━━━ SUPPLIED DATA ━━━
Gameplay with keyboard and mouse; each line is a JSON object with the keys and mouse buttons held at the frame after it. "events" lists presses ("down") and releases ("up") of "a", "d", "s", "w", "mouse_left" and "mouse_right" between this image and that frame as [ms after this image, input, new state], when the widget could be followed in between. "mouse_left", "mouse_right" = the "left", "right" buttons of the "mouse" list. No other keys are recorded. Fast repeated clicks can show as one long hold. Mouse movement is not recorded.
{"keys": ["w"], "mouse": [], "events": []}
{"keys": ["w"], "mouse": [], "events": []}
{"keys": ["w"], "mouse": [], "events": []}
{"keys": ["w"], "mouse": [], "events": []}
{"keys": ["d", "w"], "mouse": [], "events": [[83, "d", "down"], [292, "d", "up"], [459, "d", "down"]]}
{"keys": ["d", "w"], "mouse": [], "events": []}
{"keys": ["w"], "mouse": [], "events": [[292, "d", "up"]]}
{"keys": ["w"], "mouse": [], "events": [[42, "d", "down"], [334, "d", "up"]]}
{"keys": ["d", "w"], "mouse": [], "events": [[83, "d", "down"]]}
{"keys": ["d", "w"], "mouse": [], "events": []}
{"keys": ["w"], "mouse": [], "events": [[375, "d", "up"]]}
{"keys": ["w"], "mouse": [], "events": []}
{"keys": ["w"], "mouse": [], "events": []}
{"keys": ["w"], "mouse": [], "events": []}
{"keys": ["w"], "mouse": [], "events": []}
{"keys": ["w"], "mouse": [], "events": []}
━━━
### GOAL OF THE EXERCISE
Your response needs to restate the lines above exactly.

### YOUR SOLUTION
Gameplay with keyboard and mouse; each line is a JSON object with the keys and mouse buttons held at the frame after it. "events" lists presses ("down") and releases ("up") of "a", "d", "s", "w", "mouse_left" and "mouse_right" between this image and that frame as [ms after this image, input, new state], when the widget could be followed in between. "mouse_left", "mouse_right" = the "left", "right" buttons of the "mouse" list. No other keys are recorded. Fast repeated clicks can show as one long hold. Mouse movement is not recorded.
{"keys": ["w"], "mouse": [], "events": []}
{"keys": ["w"], "mouse": [], "events": []}
{"keys": ["w"], "mouse": [], "events": []}
{"keys": ["w"], "mouse": [], "events": []}
{"keys": ["d", "w"], "mouse": [], "events": [[83, "d", "down"], [292, "d", "up"], [459, "d", "down"]]}
{"keys": ["d", "w"], "mouse": [], "events": []}
{"keys": ["w"], "mouse": [], "events": [[292, "d", "up"]]}
{"keys": ["w"], "mouse": [], "events": [[42, "d", "down"], [334, "d", "up"]]}
{"keys": ["d", "w"], "mouse": [], "events": [[83, "d", "down"]]}
{"keys": ["d", "w"], "mouse": [], "events": []}
{"keys": ["w"], "mouse": [], "events": [[375, "d", "up"]]}
{"keys": ["w"], "mouse": [], "events": []}
{"keys": ["w"], "mouse": [], "events": []}
{"keys": ["w"], "mouse": [], "events": []}
{"keys": ["w"], "mouse": [], "events": []}
{"keys": ["w"], "mouse": [], "events": []}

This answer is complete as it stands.